### Text excerpt
──────
Attorney General Maura Healey doesn't know why the Baker administration set up the COVID-19 vaccine appointment website the way it did.
"You can't have seniors waking up at midnight to see what's become refreshed on some of these systems," Healey told Boston Public Radio on Thursday.
"There's a lot of information there, but it's way more complicated than it needs to be," she added. "If you're talking about vulnerable populations, you're talking about seniors, you know how hard that is."
The Baker administration has come under growing criticism over the state's vaccine rollout, which critics say has been confusing and inefficient.
Currently, people who are eligible for vaccination must go online, enter personal information, then search every individual location across the state that is administering the vaccine to find an available slot. They must also verify their eligibility to sign up, raising concerns about how navigable the site is for the very people the state is trying to get vaccinated first: the elderly.
Healey said the state's current system to sign up for the COVID-19 vaccine is too decentralized to meet the urgency of the moment, especially considering that the state had months to prepare for a vaccine rollout.
"We need to approach this as kind of a war time endeavor, very centralized, top down, and do something we haven't done before," she said. "That sort of decentralization — I understand it's a philosophy that works in other realms, but it's not going to work to cover the millions of people we need to have covered within a certain time once vaccine becomes available."
Healey said a "lack of details" coming out of the Baker administration about the limited number of doses the state has on hand likely led to increased frustration as people tried to sign up for an appointment this week.
──────
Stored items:
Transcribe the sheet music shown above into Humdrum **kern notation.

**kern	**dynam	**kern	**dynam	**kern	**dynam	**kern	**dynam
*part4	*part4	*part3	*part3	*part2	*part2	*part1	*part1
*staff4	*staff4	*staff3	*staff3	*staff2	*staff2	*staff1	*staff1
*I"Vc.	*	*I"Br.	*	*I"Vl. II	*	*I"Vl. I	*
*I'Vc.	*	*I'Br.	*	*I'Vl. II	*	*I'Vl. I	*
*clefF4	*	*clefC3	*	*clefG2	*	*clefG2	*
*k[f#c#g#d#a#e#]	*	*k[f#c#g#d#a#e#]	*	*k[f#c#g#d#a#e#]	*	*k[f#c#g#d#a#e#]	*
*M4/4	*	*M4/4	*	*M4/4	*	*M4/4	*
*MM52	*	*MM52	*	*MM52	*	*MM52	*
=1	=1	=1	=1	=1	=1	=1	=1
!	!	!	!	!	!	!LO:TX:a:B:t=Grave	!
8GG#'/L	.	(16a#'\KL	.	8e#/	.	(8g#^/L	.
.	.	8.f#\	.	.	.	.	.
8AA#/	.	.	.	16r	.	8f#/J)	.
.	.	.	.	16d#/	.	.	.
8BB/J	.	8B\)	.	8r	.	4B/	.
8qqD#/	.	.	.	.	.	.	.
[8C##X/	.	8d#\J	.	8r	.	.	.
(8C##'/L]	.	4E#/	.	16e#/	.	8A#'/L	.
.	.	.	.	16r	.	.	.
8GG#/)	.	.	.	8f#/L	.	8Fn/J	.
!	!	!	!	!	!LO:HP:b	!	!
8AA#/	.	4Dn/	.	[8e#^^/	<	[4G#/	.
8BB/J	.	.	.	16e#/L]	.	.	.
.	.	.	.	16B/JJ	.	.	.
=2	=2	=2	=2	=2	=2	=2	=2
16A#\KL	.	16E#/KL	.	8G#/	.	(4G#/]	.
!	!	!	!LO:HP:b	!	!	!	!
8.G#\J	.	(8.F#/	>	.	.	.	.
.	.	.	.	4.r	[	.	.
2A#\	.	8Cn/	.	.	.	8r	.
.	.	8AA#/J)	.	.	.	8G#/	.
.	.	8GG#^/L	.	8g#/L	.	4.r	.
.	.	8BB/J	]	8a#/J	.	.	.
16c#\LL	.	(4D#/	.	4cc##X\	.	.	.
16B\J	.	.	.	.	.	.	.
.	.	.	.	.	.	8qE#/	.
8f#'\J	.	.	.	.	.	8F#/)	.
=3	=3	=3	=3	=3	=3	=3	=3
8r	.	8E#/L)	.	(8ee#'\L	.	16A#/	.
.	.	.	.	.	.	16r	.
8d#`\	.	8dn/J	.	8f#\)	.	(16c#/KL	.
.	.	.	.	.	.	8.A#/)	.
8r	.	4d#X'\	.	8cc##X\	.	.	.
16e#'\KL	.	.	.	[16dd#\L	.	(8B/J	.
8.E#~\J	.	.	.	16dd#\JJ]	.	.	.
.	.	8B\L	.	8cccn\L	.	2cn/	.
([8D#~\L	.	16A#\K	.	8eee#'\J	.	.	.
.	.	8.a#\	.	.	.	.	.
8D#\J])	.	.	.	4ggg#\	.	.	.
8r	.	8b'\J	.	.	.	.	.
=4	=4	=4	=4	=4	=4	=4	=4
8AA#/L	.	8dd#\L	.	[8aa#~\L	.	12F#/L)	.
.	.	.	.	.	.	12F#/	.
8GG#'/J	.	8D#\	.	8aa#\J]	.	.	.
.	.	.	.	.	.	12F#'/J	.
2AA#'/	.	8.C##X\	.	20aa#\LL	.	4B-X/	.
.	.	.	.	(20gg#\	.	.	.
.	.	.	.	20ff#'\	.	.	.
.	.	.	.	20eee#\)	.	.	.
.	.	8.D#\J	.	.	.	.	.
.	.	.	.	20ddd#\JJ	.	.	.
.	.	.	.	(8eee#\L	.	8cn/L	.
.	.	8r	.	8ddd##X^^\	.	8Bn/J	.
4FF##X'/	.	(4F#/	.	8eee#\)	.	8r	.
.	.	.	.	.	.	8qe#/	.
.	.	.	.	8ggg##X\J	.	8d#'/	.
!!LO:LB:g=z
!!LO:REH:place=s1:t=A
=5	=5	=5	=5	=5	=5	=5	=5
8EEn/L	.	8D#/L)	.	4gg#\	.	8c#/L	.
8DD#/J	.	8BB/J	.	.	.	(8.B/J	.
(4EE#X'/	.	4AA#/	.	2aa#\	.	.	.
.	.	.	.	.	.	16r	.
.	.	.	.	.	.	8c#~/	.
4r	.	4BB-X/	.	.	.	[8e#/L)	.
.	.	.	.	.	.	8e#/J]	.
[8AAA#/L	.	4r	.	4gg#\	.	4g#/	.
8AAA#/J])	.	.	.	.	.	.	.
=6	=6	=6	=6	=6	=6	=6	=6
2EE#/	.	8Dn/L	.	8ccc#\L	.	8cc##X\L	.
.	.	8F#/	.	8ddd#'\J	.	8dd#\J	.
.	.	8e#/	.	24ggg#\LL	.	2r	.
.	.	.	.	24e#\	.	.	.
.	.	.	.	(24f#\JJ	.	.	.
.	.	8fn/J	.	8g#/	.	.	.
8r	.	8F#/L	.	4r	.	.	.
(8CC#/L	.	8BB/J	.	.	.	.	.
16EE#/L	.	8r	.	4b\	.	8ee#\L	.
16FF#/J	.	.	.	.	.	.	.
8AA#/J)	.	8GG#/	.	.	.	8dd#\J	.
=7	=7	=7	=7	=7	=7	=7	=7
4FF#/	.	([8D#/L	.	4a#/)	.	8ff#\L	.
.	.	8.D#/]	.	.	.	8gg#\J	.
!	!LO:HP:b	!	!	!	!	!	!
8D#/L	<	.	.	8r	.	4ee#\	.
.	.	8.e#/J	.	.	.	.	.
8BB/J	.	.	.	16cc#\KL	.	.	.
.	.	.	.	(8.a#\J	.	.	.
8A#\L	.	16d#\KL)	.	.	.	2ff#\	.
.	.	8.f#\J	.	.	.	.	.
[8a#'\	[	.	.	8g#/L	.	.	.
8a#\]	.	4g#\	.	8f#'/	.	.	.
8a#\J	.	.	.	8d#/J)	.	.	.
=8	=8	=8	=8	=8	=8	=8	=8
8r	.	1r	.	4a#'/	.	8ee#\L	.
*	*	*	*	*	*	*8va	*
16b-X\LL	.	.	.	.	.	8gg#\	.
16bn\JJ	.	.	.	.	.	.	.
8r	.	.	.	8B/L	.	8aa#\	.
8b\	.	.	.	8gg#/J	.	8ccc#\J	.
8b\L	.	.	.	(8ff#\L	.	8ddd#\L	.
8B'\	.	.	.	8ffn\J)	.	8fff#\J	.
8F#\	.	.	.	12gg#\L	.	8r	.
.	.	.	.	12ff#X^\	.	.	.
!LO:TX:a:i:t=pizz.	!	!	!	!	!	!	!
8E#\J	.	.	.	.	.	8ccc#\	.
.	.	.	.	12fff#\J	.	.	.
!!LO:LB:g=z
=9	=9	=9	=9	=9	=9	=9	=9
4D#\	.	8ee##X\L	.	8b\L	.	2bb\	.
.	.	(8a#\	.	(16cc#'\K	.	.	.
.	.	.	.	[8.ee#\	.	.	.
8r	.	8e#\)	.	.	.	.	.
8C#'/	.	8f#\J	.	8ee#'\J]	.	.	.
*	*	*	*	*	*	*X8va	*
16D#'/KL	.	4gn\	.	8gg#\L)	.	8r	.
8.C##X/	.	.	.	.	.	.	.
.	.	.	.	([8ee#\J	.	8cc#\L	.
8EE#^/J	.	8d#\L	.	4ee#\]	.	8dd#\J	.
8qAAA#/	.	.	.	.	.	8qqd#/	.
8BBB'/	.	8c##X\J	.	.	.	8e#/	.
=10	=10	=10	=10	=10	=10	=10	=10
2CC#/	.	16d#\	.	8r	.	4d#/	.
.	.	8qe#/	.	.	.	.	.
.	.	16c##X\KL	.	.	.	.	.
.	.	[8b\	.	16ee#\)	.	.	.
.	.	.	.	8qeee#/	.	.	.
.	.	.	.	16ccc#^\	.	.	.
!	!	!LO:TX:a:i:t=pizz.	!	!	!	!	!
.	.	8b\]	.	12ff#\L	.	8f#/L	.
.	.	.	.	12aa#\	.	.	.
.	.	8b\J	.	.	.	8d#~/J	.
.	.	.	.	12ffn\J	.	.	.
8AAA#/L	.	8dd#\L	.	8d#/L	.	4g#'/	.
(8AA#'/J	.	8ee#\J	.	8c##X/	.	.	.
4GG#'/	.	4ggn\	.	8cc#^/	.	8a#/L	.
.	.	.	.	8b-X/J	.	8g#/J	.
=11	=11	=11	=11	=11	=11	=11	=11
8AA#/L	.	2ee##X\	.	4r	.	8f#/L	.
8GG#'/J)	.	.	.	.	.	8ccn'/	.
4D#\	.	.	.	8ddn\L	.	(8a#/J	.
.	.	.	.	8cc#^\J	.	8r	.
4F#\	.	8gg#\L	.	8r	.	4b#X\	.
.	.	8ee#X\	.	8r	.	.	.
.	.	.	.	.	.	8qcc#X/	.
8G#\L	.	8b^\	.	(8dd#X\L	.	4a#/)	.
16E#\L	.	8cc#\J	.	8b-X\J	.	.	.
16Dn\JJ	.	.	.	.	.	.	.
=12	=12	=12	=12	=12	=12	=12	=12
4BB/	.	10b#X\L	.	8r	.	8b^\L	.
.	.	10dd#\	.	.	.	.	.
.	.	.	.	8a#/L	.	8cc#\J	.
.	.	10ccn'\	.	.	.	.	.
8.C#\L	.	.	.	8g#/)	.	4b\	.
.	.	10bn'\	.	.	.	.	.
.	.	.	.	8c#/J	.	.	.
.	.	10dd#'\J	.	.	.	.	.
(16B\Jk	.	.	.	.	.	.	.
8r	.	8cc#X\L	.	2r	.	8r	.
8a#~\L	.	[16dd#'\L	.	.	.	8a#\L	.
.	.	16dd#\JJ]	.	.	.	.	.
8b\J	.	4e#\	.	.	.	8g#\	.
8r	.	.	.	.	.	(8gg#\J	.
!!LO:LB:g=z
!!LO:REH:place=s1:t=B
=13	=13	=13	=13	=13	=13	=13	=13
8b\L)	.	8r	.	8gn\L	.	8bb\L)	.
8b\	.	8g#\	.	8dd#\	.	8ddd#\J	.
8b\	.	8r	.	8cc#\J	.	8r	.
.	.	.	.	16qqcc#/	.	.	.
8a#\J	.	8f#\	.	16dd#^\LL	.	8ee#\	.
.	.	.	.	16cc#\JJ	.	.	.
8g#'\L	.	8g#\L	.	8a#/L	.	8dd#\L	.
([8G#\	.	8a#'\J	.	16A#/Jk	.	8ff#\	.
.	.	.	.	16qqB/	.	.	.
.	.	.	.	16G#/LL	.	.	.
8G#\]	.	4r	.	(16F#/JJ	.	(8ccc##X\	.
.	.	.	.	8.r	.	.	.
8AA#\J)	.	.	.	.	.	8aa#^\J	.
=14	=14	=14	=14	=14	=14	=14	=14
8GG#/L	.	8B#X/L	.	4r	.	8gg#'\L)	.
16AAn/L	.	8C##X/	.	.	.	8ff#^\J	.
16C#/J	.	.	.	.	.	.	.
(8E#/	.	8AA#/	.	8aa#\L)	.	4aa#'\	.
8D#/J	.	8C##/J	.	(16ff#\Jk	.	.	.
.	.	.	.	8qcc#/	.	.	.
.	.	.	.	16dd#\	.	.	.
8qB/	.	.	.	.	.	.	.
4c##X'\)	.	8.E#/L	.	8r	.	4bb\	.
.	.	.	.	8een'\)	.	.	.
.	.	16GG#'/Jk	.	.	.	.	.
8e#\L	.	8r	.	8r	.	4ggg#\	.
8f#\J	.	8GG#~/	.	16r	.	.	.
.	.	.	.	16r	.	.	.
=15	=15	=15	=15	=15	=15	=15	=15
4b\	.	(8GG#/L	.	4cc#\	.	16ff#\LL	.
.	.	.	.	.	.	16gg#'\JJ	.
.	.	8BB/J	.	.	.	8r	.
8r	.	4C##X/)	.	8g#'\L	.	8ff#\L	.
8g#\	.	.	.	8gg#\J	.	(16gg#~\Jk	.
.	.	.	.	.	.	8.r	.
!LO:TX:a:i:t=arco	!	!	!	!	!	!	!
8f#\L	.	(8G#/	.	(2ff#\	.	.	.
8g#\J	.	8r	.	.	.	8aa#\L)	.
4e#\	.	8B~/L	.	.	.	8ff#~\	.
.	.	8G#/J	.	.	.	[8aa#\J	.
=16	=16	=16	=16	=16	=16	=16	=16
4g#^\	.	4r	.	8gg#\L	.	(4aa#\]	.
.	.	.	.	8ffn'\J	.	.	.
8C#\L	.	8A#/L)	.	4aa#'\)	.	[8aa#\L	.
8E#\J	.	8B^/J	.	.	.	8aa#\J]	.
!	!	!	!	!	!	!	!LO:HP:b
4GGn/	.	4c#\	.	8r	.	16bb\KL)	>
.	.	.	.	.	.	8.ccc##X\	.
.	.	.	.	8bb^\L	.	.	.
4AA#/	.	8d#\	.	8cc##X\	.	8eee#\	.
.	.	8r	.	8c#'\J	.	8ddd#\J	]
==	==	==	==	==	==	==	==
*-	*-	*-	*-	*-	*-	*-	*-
──────
### Problem 1
Retype the article about the COVID-19 vaccine sign-up website from "Attorney General Maura" to "Radio on Thursday.".
### Problem 2
Extend the article about the COVID-19 vaccine sign-up website, picking up after its final sentence.

### Answer space 1
Attorney General Maura Healey doesn't know why the Baker administration set up the COVID-19 vaccine appointment website the way it did.
"You can't have seniors waking up at midnight to see what's become refreshed on some of these systems," Healey told Boston Public Radio on Thursday.

### Answer space 2
"If the public knew we've only been receiving 80,000 doses of vaccine a week for a population of 7 million, maybe that would have helped in terms of expectation setting," she said, noting that the state is working to build out an infrastructure of vaccination sites. "The problem is, the shots aren't there, we don't have the doses, which is why people can't actually get appointments."
But logistics and limited supply issues do not account for the widespread frustration residents expressed when trying to navigate the system on behalf of themselves or their family members.
One caller into the show said she had successfully signed her mother up for a vaccine appointment yesterday — the first day people over 75 were able to go online and start scheduling their appointments — only to later receive an email cancelling her appointment because the slots were only reserved for people eligible in Phase 1, like frontline workers. Others said they waited on the virtual system for an extended time after inputting personal information, only to get through the process to find there were no available appointments at a specific location, forcing them to back out and start over.
During a press conference Thursday, Baker said the state would explore a call center to assist those having difficulties navigating the online-only system.
Healey said the direct human contact and accessibility a call center offers is "critical."